Oldpub is dead. The gatekeepers are gone. What comes next for authors is a neo-patronage system that’s already taking shape.
Brian
Over at Rawle's site I proposed that we update the samidzat methods for the 21st century. One way would be to use our obselect/outdated phones as meditation transfer devices.
My biggest concern is how to pay the content creators since the payment processors will eventually block all non conforming entertainment.
xavier
Pay attention to Andrew Torba. Yes, the Gab guy.
He's not the man he was when he broke with VD. He's had to take some knocks, he learns quickly, so this is on his radar and he likely has something going on in the background to address it.
Which means the Death Cult will go after the banks next, and that's the last line of defense for them.
Gab is pretty impressive these days. Maybe it's due to Neon Revolt evangelizing the normies who follow Q to set up accounts over there. I am making a conscious effort to keep my account active, because it seems like a good resource for the future.
Bradford
Forewarned is firearms. But how exactly do we thwart the bad guys and their plans for the banks?
xavier
Given the options, I think option 1 is mutually exclusive with 2 and 3, but that 2 and 3 might not be mutually exclusive with each other. Different actors in this farce might have different motivations. It wouldn't surprise me if they tried to blame some poor option 1 sap for their attempted de-platforming, however.
What I want to know is why did they use the same lie about the content provider pulling it?
Is it because it makes it harder to restore things? That's possible, but it also signals to everyone who's paying attention that they're lying.
I know when Paypal deplatforms a wrongthinker they like to go full DARVO as well. I suspect this is less a conscious tactic and more the sort of twisted reflex one develops when one becomes habituated to living in a castle of obvious lies.
That's how you know this isn't banal human evil.
They're not only compelled to lie, they take pleasure in compelling others to repeat the lie.
Cultists are responsible. Whether social justice, entertainment product, corporate, or all three, it is functionally the same.
These companies will die because they are terminal with cancerous politics out of touch with reality at their forefront. And they cannot stop because it is their only source of existential meaning.
The sooner we move to the next era of art the better.
Hear, hear.
Amazon's pre-order system amounts to the content provider navigating a poorly designed and documented interface, with your product getting cancelled at the last minute as the penalty for missing one check box.
When I was forced to transfer my POD operation from CreateSpace to KDP, I was gob smacked by how slipshod their user interface is.

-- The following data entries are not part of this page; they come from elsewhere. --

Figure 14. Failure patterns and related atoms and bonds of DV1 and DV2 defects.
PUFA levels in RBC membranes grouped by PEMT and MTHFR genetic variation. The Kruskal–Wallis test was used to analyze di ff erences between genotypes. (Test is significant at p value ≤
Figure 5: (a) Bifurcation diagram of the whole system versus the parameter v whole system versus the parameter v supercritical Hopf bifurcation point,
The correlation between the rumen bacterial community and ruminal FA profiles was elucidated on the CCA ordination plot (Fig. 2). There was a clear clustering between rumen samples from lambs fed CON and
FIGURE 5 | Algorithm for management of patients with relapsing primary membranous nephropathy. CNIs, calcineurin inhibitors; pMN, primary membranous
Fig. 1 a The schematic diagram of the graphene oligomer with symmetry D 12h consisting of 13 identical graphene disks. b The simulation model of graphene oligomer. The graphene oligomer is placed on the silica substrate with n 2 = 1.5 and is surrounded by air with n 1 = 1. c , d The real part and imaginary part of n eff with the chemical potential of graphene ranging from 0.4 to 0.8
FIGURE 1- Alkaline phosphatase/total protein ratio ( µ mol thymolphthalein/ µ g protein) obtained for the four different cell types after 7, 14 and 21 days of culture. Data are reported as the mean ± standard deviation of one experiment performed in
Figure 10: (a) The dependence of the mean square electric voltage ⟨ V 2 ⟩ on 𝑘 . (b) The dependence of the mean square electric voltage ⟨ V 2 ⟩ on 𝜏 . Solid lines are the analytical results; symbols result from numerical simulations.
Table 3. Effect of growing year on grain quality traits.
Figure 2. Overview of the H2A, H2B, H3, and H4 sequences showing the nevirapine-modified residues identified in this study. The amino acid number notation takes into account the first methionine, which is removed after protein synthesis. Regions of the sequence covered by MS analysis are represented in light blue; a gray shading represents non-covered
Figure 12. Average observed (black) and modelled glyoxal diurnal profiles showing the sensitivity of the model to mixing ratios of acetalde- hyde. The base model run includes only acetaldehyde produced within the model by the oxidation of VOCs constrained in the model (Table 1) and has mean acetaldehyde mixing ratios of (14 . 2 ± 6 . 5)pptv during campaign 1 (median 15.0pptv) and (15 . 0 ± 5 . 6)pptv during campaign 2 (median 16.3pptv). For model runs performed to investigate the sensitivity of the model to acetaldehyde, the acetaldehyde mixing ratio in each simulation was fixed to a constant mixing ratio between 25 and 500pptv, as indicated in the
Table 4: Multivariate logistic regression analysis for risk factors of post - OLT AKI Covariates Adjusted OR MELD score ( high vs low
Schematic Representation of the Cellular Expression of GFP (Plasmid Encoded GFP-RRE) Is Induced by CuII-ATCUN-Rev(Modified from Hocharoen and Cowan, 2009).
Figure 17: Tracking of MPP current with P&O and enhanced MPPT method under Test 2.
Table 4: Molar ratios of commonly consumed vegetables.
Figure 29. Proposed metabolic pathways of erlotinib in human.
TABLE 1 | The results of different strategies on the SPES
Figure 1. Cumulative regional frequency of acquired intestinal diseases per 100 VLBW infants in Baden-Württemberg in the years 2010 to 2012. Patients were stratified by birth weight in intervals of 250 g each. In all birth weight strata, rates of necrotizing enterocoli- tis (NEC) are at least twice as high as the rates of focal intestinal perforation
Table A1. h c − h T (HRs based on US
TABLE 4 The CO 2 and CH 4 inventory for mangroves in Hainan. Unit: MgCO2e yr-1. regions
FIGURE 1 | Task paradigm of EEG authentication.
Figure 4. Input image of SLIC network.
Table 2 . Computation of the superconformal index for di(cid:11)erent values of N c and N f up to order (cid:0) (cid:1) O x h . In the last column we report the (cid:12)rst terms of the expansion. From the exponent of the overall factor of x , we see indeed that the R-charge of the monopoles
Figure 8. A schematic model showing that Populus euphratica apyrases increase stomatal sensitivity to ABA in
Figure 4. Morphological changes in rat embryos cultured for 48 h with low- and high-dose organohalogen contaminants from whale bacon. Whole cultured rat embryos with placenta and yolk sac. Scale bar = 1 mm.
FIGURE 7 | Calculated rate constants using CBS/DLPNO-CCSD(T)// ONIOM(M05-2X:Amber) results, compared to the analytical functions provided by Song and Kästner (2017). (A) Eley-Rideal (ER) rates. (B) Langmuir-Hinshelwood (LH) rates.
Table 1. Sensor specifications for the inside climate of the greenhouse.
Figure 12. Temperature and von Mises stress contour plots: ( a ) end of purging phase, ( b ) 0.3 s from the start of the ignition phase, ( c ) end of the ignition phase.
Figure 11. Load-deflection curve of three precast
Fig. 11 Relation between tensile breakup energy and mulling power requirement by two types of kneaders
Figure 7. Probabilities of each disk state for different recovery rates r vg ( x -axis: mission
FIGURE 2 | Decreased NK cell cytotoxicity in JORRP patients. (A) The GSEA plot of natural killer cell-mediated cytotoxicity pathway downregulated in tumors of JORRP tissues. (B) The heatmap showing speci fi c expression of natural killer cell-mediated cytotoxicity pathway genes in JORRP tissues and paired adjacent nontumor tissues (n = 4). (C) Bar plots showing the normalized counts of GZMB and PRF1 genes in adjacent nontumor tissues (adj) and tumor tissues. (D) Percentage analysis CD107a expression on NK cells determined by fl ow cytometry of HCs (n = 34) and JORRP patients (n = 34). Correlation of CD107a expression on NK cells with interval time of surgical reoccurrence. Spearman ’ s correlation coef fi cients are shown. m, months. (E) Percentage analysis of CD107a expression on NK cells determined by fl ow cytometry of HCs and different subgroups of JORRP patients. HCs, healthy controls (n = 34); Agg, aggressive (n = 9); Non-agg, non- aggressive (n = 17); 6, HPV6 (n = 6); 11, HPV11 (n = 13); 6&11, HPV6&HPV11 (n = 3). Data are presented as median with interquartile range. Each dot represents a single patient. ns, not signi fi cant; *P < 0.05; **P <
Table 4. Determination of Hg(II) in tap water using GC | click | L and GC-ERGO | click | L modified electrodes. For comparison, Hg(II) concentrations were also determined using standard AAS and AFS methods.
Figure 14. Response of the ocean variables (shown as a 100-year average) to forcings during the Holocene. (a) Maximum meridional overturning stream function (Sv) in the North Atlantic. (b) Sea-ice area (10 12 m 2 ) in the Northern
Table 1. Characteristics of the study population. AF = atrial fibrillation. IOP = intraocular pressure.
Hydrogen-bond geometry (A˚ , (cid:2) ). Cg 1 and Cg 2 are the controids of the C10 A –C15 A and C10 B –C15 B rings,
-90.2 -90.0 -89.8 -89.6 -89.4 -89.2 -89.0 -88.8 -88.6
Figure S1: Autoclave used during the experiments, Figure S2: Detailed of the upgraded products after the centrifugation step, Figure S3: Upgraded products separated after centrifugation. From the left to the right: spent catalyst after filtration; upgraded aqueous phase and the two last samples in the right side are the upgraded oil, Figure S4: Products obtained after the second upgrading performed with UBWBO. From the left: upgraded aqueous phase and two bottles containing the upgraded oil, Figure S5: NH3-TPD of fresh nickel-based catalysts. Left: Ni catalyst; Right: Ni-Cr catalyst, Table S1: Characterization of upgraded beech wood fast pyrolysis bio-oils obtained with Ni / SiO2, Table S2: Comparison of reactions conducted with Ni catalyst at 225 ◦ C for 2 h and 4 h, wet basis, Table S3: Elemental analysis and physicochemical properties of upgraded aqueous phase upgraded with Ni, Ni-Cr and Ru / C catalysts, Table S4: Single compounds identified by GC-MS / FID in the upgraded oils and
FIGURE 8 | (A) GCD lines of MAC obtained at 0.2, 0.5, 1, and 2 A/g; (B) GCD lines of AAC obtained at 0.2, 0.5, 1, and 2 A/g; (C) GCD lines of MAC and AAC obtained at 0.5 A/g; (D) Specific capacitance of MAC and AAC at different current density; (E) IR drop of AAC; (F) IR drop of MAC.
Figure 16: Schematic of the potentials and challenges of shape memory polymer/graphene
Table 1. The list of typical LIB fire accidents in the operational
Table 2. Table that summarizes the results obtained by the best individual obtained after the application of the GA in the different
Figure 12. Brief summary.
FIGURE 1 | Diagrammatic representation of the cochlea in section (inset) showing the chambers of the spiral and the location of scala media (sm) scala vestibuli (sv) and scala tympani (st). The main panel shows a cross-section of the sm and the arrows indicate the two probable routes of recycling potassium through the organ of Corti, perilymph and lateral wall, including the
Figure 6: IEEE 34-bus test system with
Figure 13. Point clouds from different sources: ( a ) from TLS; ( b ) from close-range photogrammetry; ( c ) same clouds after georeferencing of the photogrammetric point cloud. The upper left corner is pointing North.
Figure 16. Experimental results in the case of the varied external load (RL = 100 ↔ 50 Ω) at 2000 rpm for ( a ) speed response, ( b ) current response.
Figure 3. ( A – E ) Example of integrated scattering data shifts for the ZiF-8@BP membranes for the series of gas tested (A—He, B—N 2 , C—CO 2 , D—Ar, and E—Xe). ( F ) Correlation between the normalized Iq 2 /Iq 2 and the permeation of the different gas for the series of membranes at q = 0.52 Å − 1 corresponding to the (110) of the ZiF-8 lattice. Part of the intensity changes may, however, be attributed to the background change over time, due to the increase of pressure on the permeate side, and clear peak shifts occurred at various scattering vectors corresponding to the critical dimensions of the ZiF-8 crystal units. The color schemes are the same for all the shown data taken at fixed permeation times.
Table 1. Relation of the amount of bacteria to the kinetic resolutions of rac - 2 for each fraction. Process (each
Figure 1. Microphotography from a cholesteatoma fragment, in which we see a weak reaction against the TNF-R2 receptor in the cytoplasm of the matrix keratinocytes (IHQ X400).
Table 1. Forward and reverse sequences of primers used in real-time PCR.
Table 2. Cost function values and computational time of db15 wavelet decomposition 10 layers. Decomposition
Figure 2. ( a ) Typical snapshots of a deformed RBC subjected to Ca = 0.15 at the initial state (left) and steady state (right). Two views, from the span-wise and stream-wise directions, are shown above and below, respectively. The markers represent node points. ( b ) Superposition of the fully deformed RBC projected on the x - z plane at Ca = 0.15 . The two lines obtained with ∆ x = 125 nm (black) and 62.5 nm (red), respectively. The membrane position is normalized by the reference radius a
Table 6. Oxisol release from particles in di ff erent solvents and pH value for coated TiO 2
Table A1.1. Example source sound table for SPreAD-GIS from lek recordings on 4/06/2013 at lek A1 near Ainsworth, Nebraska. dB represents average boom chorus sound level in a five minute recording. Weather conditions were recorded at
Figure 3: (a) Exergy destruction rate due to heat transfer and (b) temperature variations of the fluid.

That's deliberate. When you're a huge company based online, any poorly designed web interface is some sort of public humiliation ritual.
Mark me down for bluehair landwhale who hates it that men won't date her because she smells bad.
OK. So noted.
Fully support (d) — all of the above.
Speaking of cancellation,
Here's Macmillan's CEO' defense to embargo his company's ebooks from libraries for a period of time and draconian restrictions
https://the-digital-reader.com/2019/10/30/john-sargents-math-just-doesnt-add-up/
TL;DR
Libraries are now responsible for tradpub's profit losses and are no different than pirate sites.
xavier
They're really grasping at straws now. If libraries were going to kill tradpub, they would have done it thirty years ago, before the Internet brought the libraries, and every other conceivable form of mass entertainment, into our living rooms.
Psssst, don't tell anyone I told you this but I heard from a guy who heard it from another guy that there are ways of obtaining tradpub ebooks for free that don't involve libraries at all. I wouldn't use such methods myself. If it's worth reading, it's worth paying for. I'm just saying that libraries aren't the problem, high prices and low quality are.